Operating and free cash flows have remained strong for the past three quarters. The firm ended the December quarter with a cash stash of $36.563 billion and a total debt load of $13.623 billion. The balance sheet is very, very strong.
My Thoughts on Tesla Stock
Even with the near halving of the firm's market cap, it still trades at something close to 90-times forward earnings and almost nine-times sales. By comparison, Ford Motor trades at 0.2-times sales, GM trades at 0.8-times sales and Rivian trades at 2.4-times sales. The stock remains expensive as it always has been. This never really became an issue until Musk became politically active. Can he revive the business? Maybe.
That said, he has probably lost his core customers if not forever, at least for a long time. The people who do not like his politics do not seem like the kind that can see past that. Still, the balance sheet is solid, and if cash flows can stay decisively positive, Tesla may weather this storm. The stock is up huge on Monday. I would not chase this rally, even if interested in picking up some shares of the stock.

Technically, Tesla has an excellent shot at this point at a serious rally. Readers will see here that the stock found support twice in March close to the 78.6% Fibonacci Retracement level of the entire April 2024 through December 2024 rally. Relative strength has started to improve, while the daily MACD is less dreadful than it was early last week.

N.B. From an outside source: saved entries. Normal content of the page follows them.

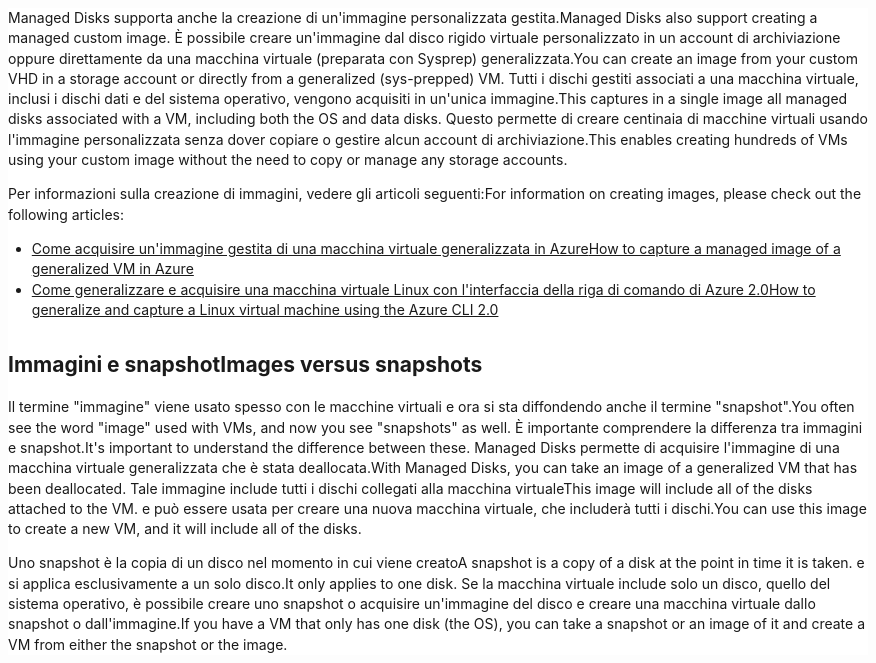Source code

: <span data-ttu-id="c025e-203">Managed Disks supporta anche la creazione di un'immagine personalizzata gestita.</span><span class="sxs-lookup"><span data-stu-id="c025e-203">Managed Disks also support creating a managed custom image.</span></span> <span data-ttu-id="c025e-204">È possibile creare un'immagine dal disco rigido virtuale personalizzato in un account di archiviazione oppure direttamente da una macchina virtuale (preparata con Sysprep) generalizzata.</span><span class="sxs-lookup"><span data-stu-id="c025e-204">You can create an image from your custom VHD in a storage account or directly from a generalized (sys-prepped) VM.</span></span> <span data-ttu-id="c025e-205">Tutti i dischi gestiti associati a una macchina virtuale, inclusi i dischi dati e del sistema operativo, vengono acquisiti in un'unica immagine.</span><span class="sxs-lookup"><span data-stu-id="c025e-205">This captures in a single image all managed disks associated with a VM, including both the OS and data disks.</span></span> <span data-ttu-id="c025e-206">Questo permette di creare centinaia di macchine virtuali usando l'immagine personalizzata senza dover copiare o gestire alcun account di archiviazione.</span><span class="sxs-lookup"><span data-stu-id="c025e-206">This enables creating hundreds of VMs using your custom image without the need to copy or manage any storage accounts.</span></span>

<span data-ttu-id="c025e-207">Per informazioni sulla creazione di immagini, vedere gli articoli seguenti:</span><span class="sxs-lookup"><span data-stu-id="c025e-207">For information on creating images, please check out the following articles:</span></span>
* [<span data-ttu-id="c025e-208">Come acquisire un'immagine gestita di una macchina virtuale generalizzata in Azure</span><span class="sxs-lookup"><span data-stu-id="c025e-208">How to capture a managed image of a generalized VM in Azure</span></span>](../virtual-machines/windows/capture-image-resource.md)
* [<span data-ttu-id="c025e-209">Come generalizzare e acquisire una macchina virtuale Linux con l'interfaccia della riga di comando di Azure 2.0</span><span class="sxs-lookup"><span data-stu-id="c025e-209">How to generalize and capture a Linux virtual machine using the Azure CLI 2.0</span></span>](../virtual-machines/linux/capture-image.md)

## <a name="images-versus-snapshots"></a><span data-ttu-id="c025e-210">Immagini e snapshot</span><span class="sxs-lookup"><span data-stu-id="c025e-210">Images versus snapshots</span></span>

<span data-ttu-id="c025e-211">Il termine "immagine" viene usato spesso con le macchine virtuali e ora si sta diffondendo anche il termine "snapshot".</span><span class="sxs-lookup"><span data-stu-id="c025e-211">You often see the word "image" used with VMs, and now you see "snapshots" as well.</span></span> <span data-ttu-id="c025e-212">È importante comprendere la differenza tra immagini e snapshot.</span><span class="sxs-lookup"><span data-stu-id="c025e-212">It's important to understand the difference between these.</span></span> <span data-ttu-id="c025e-213">Managed Disks permette di acquisire l'immagine di una macchina virtuale generalizzata che è stata deallocata.</span><span class="sxs-lookup"><span data-stu-id="c025e-213">With Managed Disks, you can take an image of a generalized VM that has been deallocated.</span></span> <span data-ttu-id="c025e-214">Tale immagine include tutti i dischi collegati alla macchina virtuale</span><span class="sxs-lookup"><span data-stu-id="c025e-214">This image will include all of the disks attached to the VM.</span></span> <span data-ttu-id="c025e-215">e può essere usata per creare una nuova macchina virtuale, che includerà tutti i dischi.</span><span class="sxs-lookup"><span data-stu-id="c025e-215">You can use this image to create a new VM, and it will include all of the disks.</span></span>

<span data-ttu-id="c025e-216">Uno snapshot è la copia di un disco nel momento in cui viene creato</span><span class="sxs-lookup"><span data-stu-id="c025e-216">A snapshot is a copy of a disk at the point in time it is taken.</span></span> <span data-ttu-id="c025e-217">e si applica esclusivamente a un solo disco.</span><span class="sxs-lookup"><span data-stu-id="c025e-217">It only applies to one disk.</span></span> <span data-ttu-id="c025e-218">Se la macchina virtuale include solo un disco, quello del sistema operativo, è possibile creare uno snapshot o acquisire un'immagine del disco e creare una macchina virtuale dallo snapshot o dall'immagine.</span><span class="sxs-lookup"><span data-stu-id="c025e-218">If you have a VM that only has one disk (the OS), you can take a snapshot or an image of it and create a VM from either the snapshot or the image.</span></span>
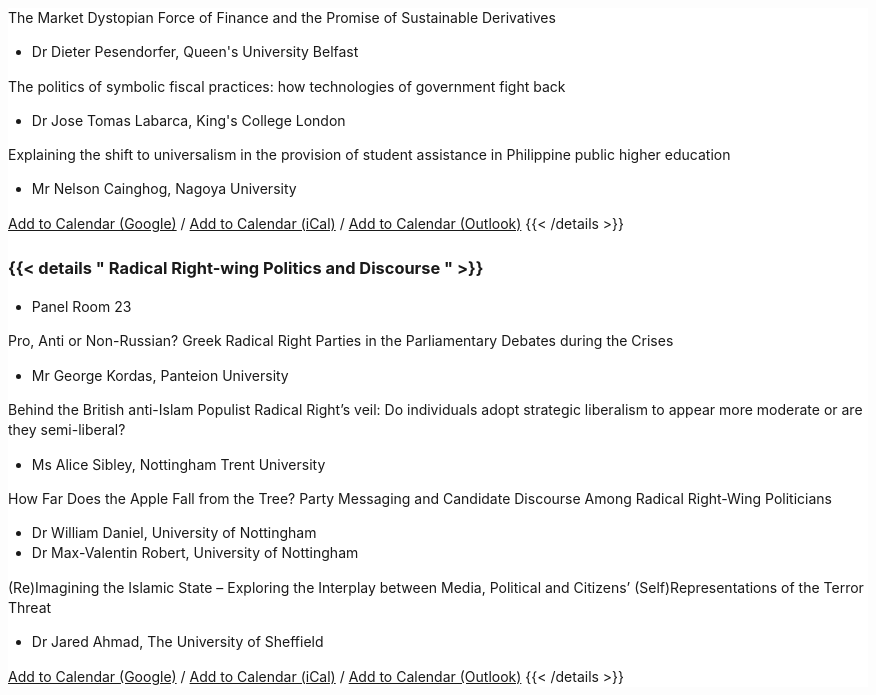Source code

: The Market Dystopian Force of Finance and the Promise of Sustainable Derivatives
  *  Dr Dieter Pesendorfer, Queen's University Belfast


The politics of symbolic fiscal practices: how technologies of government fight back
  *  Dr Jose Tomas Labarca, King's College London


Explaining the shift to universalism in the provision of student assistance in Philippine public higher education
  *  Mr Nelson Cainghog, Nagoya University


<a href="https://calndr.link/d/event/?service=google&start=2023-04-05T09:30:00&end=2023-04-05T11:00:00&title=Fiscal%20Policy&location=Panel%20Room%2022&timezone=Europe/London">Add to Calendar (Google)</a> / <a href="https://calndr.link/d/event/?service=apple&start=2023-04-05T09:30:00&end=2023-04-05T11:00:00&title=Fiscal%20Policy&location=Panel%20Room%2022&timezone=Europe/London">Add to Calendar (iCal)</a> / <a href="https://calndr.link/d/event/?service=outlook&start=2023-04-05T09:30:00&end=2023-04-05T11:00:00&title=Fiscal%20Policy&location=Panel%20Room%2022&timezone=Europe/London">Add to Calendar (Outlook)</a>
{{< /details  >}}


### {{< details "  Radical Right-wing Politics and Discourse " >}}
 - Panel Room 23

Pro, Anti or Non-Russian? Greek Radical Right Parties in the Parliamentary Debates during the Crises
  *  Mr George Kordas, Panteion University


Behind the British anti-Islam Populist Radical Right’s veil: Do individuals adopt strategic liberalism to appear more moderate or are they semi-liberal?
  *  Ms Alice Sibley, Nottingham Trent University


How Far Does the Apple Fall from the Tree? Party Messaging and Candidate Discourse Among Radical Right-Wing Politicians
  *  Dr William Daniel, University of Nottingham
  *  Dr Max-Valentin Robert, University of Nottingham


(Re)Imagining the Islamic State – Exploring the Interplay between Media, Political and Citizens’ (Self)Representations of the Terror Threat
  *  Dr Jared Ahmad, The University of Sheffield


<a href="https://calndr.link/d/event/?service=google&start=2023-04-05T09:30:00&end=2023-04-05T11:00:00&title=Radical%20Right-wing%20Politics%20and%20Discourse&location=Panel%20Room%2023&timezone=Europe/London">Add to Calendar (Google)</a> / <a href="https://calndr.link/d/event/?service=apple&start=2023-04-05T09:30:00&end=2023-04-05T11:00:00&title=Radical%20Right-wing%20Politics%20and%20Discourse&location=Panel%20Room%2023&timezone=Europe/London">Add to Calendar (iCal)</a> / <a href="https://calndr.link/d/event/?service=outlook&start=2023-04-05T09:30:00&end=2023-04-05T11:00:00&title=Radical%20Right-wing%20Politics%20and%20Discourse&location=Panel%20Room%2023&timezone=Europe/London">Add to Calendar (Outlook)</a>
{{< /details  >}}

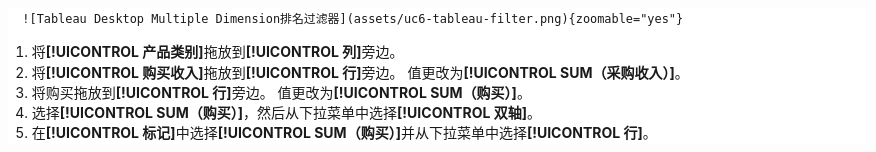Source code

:       ![Tableau Desktop Multiple Dimension排名过滤器](assets/uc6-tableau-filter.png){zoomable="yes"}

   1. 将&#x200B;**[!UICONTROL 产品类别]**&#x200B;拖放到&#x200B;**[!UICONTROL 列]**&#x200B;旁边。
   1. 将&#x200B;**[!UICONTROL 购买收入]**&#x200B;拖放到&#x200B;**[!UICONTROL 行]**&#x200B;旁边。 值更改为&#x200B;**[!UICONTROL SUM（采购收入）]**。
   1. 将购买拖放到&#x200B;**[!UICONTROL 行]**&#x200B;旁边。 值更改为&#x200B;**[!UICONTROL SUM（购买）]**。
   1. 选择&#x200B;**[!UICONTROL SUM（购买）]**，然后从下拉菜单中选择&#x200B;**[!UICONTROL 双轴]**。
   1. 在&#x200B;**[!UICONTROL 标记]**&#x200B;中选择&#x200B;**[!UICONTROL SUM（购买）]**&#x200B;并从下拉菜单中选择&#x200B;**[!UICONTROL 行]**。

Note that the stock has taken its 21-day EMA on Monday morning. That brought on the swing crowd, which exacerbated today's move. The real prize is the 200-day SMA at $284.70. That's the pivot. I would rather try to initiate later this week on a down day or add on momentum above that red line than to chase the stock today and add short of that line. That would feel like a setup for failure to me.
So, for investors, that's the plan. The pivot sets up a potential target of $327. Where would I prefer to initiate? Close to that just-mentioned Fibonacci level. The 200-day line is the next stop on this train, if the train is indeed headed north. Keep in mind that just 2.4% of the float was held short, so if there is a short-squeeze element to this rally, there is a limit to what it can accomplish.
At the time of publication, Guilfoyle had no positions in any securities mentioned.